Lebih jauh, kritik dari pemikir teologis bahwa skeptisisme akan melemahkan keyakinan dan membawa manusia ke relativisme epistemik juga perlu dikaji ulang. QS. Al-Mulk justru menunjukkan bahwa skeptisisme bukanlah lawan dari iman, melainkan fondasi bagi iman yang rasional dan kokoh. Keraguan yang diarahkan untuk memahami " " (apakah kamu melihat ketidakseimbangan?) adalah instrumen untuk mendorong eksplorasi dan penemuan kebenaran, baik dalam aspek material maupun spiritual. Dengan kata lain, epistemologi keraguan dalam QS. Al-Mulk menjembatani dikotomi antara iman dan sains, membuktikan bahwa skeptisisme yang sehat adalah alat untuk memahami kebesaran Sang Pencipta melalui pengamatan alam semesta.
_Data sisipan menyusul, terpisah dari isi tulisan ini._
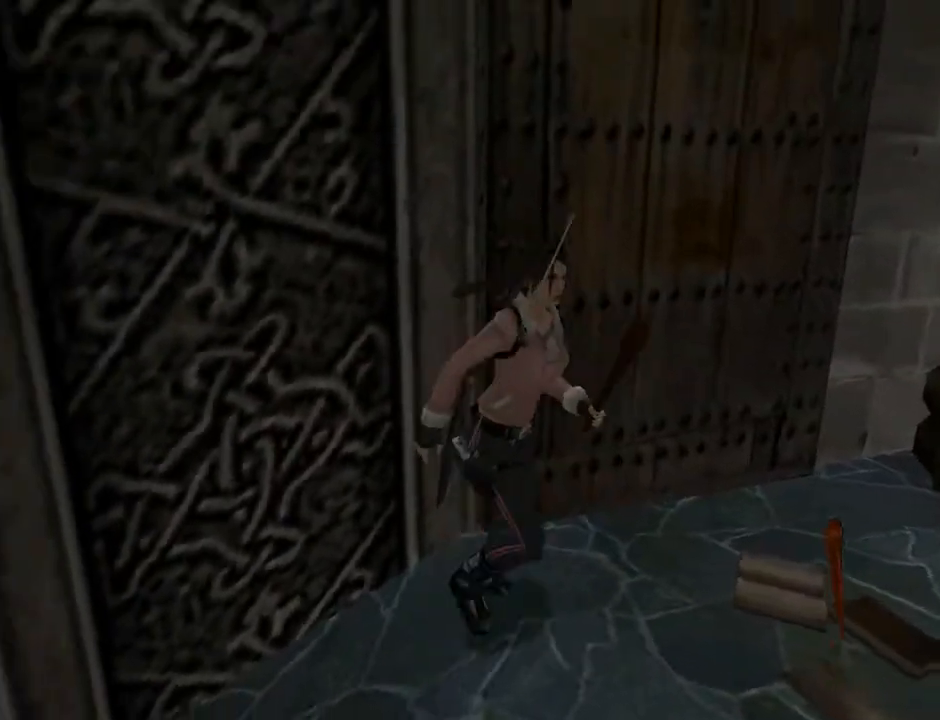
{"buttons": ["DPAD_LEFT"], "left_stick": "center", "right_stick": "center", "events": [[300, "DPAD_LEFT", "down"], [367, "DPAD_UP", "up"]]}
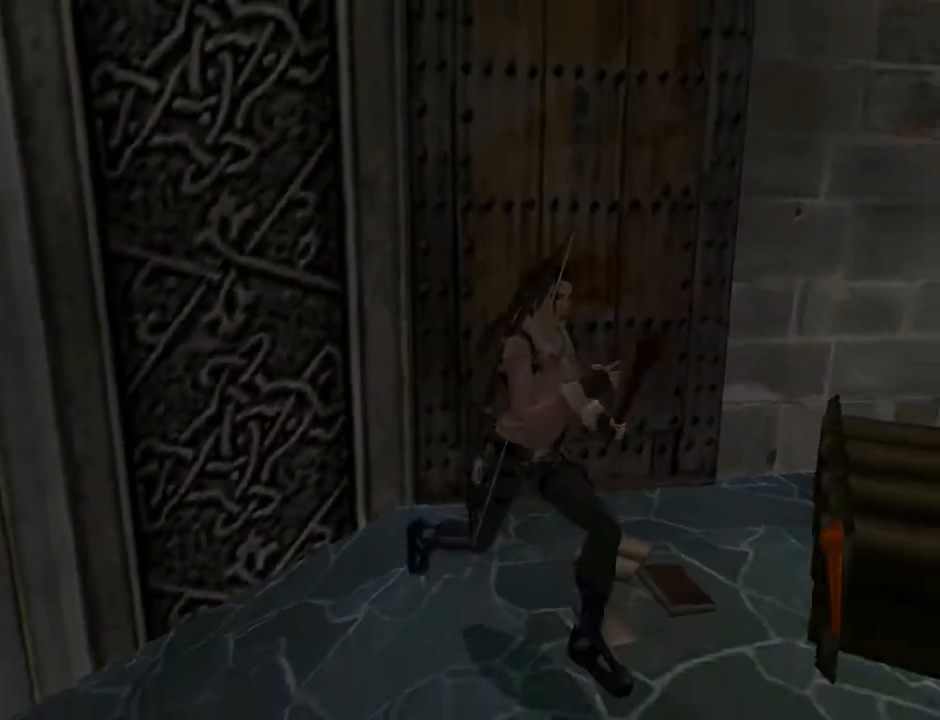
{"buttons": ["DPAD_LEFT"], "left_stick": "center", "right_stick": "center", "events": []}
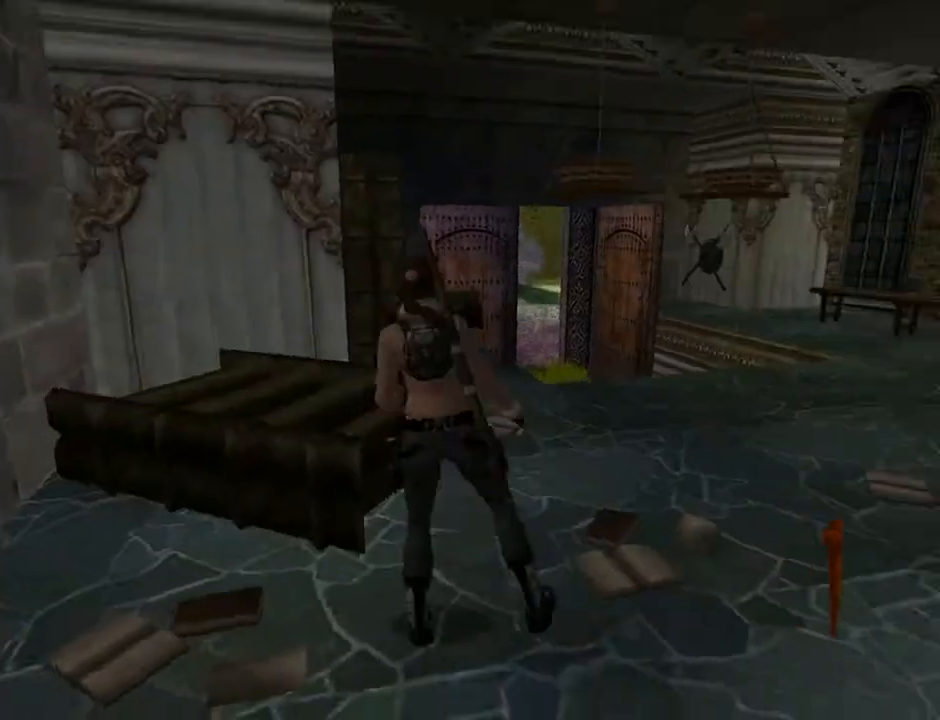
{"buttons": ["DPAD_LEFT"], "left_stick": "center", "right_stick": "center", "events": []}
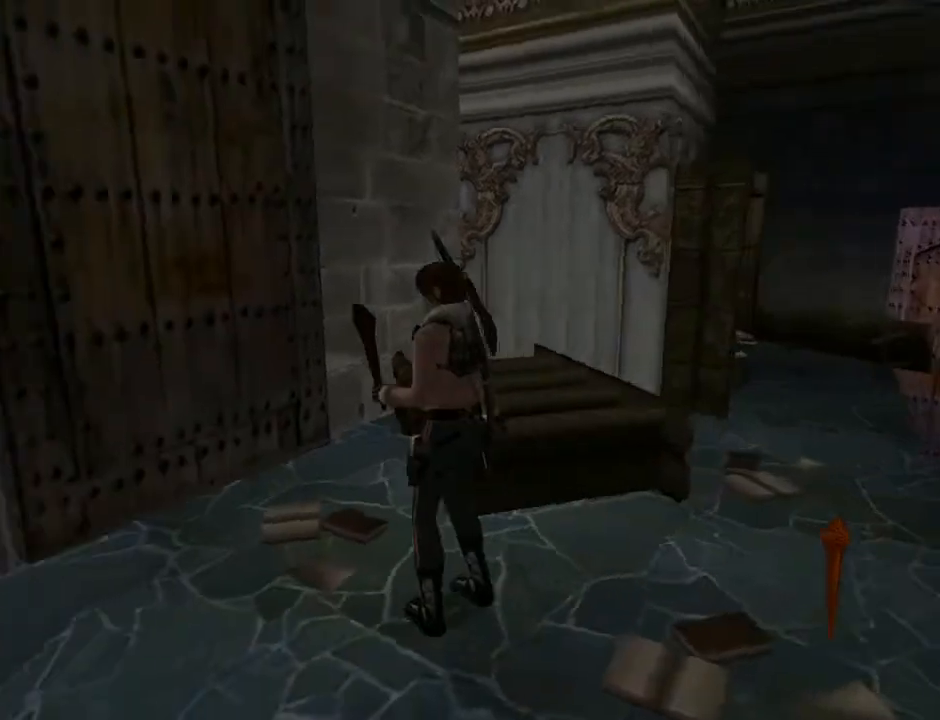
{"buttons": ["DPAD_UP", "DPAD_LEFT"], "left_stick": "center", "right_stick": "center", "events": [[33, "DPAD_LEFT", "up"], [33, "DPAD_UP", "down"], [333, "DPAD_LEFT", "down"]]}
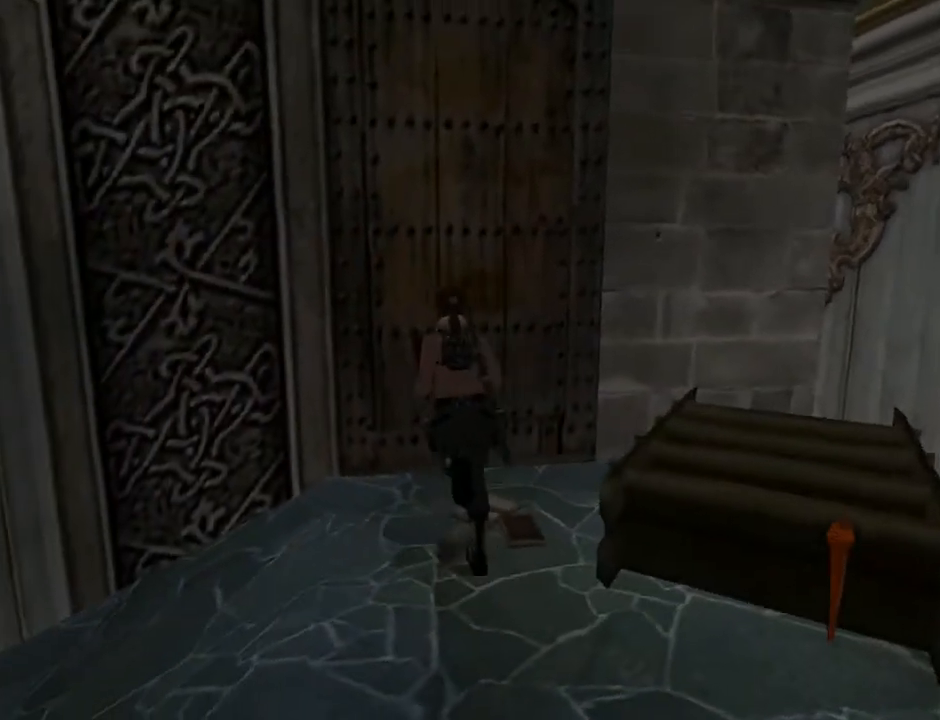
{"buttons": ["DPAD_UP", "DPAD_RIGHT"], "left_stick": "center", "right_stick": "center", "events": [[67, "DPAD_LEFT", "up"], [333, "DPAD_RIGHT", "down"]]}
Dalam konteks ini, penelitian ini menegaskan bahwa epistemologi keraguan bukan monopoli Barat atau ancaman bagi kepastian epistemik, melainkan prinsip universal yang mendasari upaya manusia dalam memahami realitas. QS. Al-Mulk 3-4 tidak hanya merefleksikan perintah untuk berpikir kritis, tetapi juga merumuskan kerangka metodologis yang mengintegrasikan keraguan, eksplorasi, dan akhirnya pengakuan atas keteraturan yang melampaui batas kemampuan inderawi manusia. Proses inilah yang mendorong pengetahuan untuk tidak pernah berhenti, melainkan terus diuji, dicari, dan diperbarui---sebuah konsep yang justru memperkaya metodologi ilmiah modern dan menantang klaim bahwa keraguan adalah warisan Barat semata.
Tinjauan Pustaka
Dalam mengkaji epistemologi keraguan yang terkandung dalam QS. Al-Mulk ayat 3-4, perlu dilakukan eksplorasi terhadap berbagai kerangka pemikiran yang relevan, baik dari tradisi Islam maupun dari filsafat modern Barat. Tinjauan pustaka ini mencakup pandangan dari Al-Qur'an, epistemologi Islam klasik, filsafat keraguan Barat, serta metode ilmiah modern.
1. Epistemologi dalam Al-Qur'an
Epistemologi dalam perspektif Al-Qur'an berlandaskan pada pendekatan integratif antara wahyu, akal, dan indera sebagai sumber pengetahuan. Dalam konteks QS. Al-Mulk ayat 3-4, Al-Qur'an menekankan penggunaan indera (penglihatan) untuk melakukan observasi kritis terhadap alam semesta. Ayat ini mengandung perintah eksplisit untuk mengulangi pengamatan dan mengevaluasi hasilnya secara mendalam, seperti tertuang dalam perintah " " (kembalikan pandanganmu). Menurut Al-Attas (1995), epistemologi Islam mengakui keterbatasan indera dan akal dalam mencapai pengetahuan absolut. Namun, pengetahuan yang benar dan pasti dapat diperoleh dengan bimbingan wahyu. Pandangan ini sejalan dengan fungsi skeptisisme dalam QS. Al-Mulk yang mengarahkan manusia pada kesadaran tentang keteraturan kosmos yang bersumber dari Sang Pencipta.
Selain itu, Ibn Khaldun dalam Muqaddimah menyatakan bahwa pengamatan empiris harus diiringi dengan analisis kritis terhadap data yang diperoleh. Hal ini mencegah manusia dari kesimpulan yang gegabah atau bias persepsi. Konsep ini mendekati semangat QS. Al-Mulk 3-4 yang memprovokasi manusia untuk "meragukan pengamatan awal" dan terus mencari kebenaran yang lebih mendalam.